Belarus came through the global economic crisis far more smoothly than neighbours such as Russia and Ukraine, a measure of the country’s disengagement from the broader European and global economies. In 2010, however, the country’s pharmaceutical market will be one of the few in the Commonwealth of Independent States (CIS) to decline in value in US dollar terms, according to BMI’s forecast. This is largely attributable to the anticipated depreciation of the Belarusian ruble. Despite these short-term pressures, we nevertheless forecast that the Belarusian pharmaceutical market will grow by a compound annual growth rate (CAGR) of 11.41% between 2009 and 2014, with the market growing in US dollar terms from US$597mn to US$1.05bn.

As always, BMI’s headline forecast cannot comprehensively convey Belarus’s very specific risks. The country is isolated from its EU neighbours to the West, including on-and-off tensions with Poland over Belarus’s harsh treatment of ethnic Polish activists. Belarus’s quixotic president, Alexander Lukashenko, has also managed to alienate many of his closest CIS allies. The country looks set to crash out of the longplanned Customs Union with Russia and Kazakhstan after citing unacceptable conditions and complaining about, among other things, the treatment of Belarusian pharmaceutical products. As this report was being finalised, the country was also on the verge of having its gas supplies cut off by Russia over a payment dispute. The greatest risk remains the hardest to predict, namely that the country’s largely unreformed and undermanaged economy will finally begin to come apart.
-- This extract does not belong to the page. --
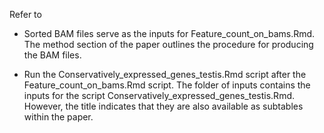 Refer to

- Sorted BAM files serve as the inputs for Feature_count_on_bams.Rmd. The method section of the paper outlines the procedure for producing the BAM files.

- Run the Conservatively_expressed_genes_testis.Rmd script after the Feature_count_on_bams.Rmd script. The folder of inputs contains the inputs for the script Conservatively_expressed_genes_testis.Rmd. However, the title indicates that they are also available as subtables within the paper.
In the pharmaceutical sector, as in much of the rest of the economy, the greatest risk is state meddling and a lack of public consultation or transparency in decision-making. The country’s domestic and foreign pharmaceutical producers are bound by a renewed voluntary pricing accord extending price freezes from 2009 to the end of 2011. Pharmacies are subject to margin controls. Rather implausibly, the government claimed an audit of 700 pharmacies reported in the state-run media in May, failed to find any violations. Meanwhile, the head of the country’s employers’ union publicly called for tax breaks and other incentives to develop the voluntary private health insurance market and relieve the pressure on the public sector. Perhaps more predictably, President Lukashenko repeated state ‘instructions’ that the pharmaceutical sector should produce 50% of domestically-consumed medicines, cover more therapeutic areas and prime ‘disappointing’ exports. Belarus's development strategy for the pharmaceutical industry through to 2020 is focused on the development of generic drugs for the domestic and other emerging markets. Increasing output for both domestic use and exports will require additional technology and investment. In May 2010, the country announced a deal to develop cancer drugs with Cuba. However, after a raft of announcements, primarily involving state-controlled producer Belbiopharm in late 2009, no new major production deals have been announced. Meeting the president’s goals will require the completion of projects in the pipeline as well as additional joint-venture investments.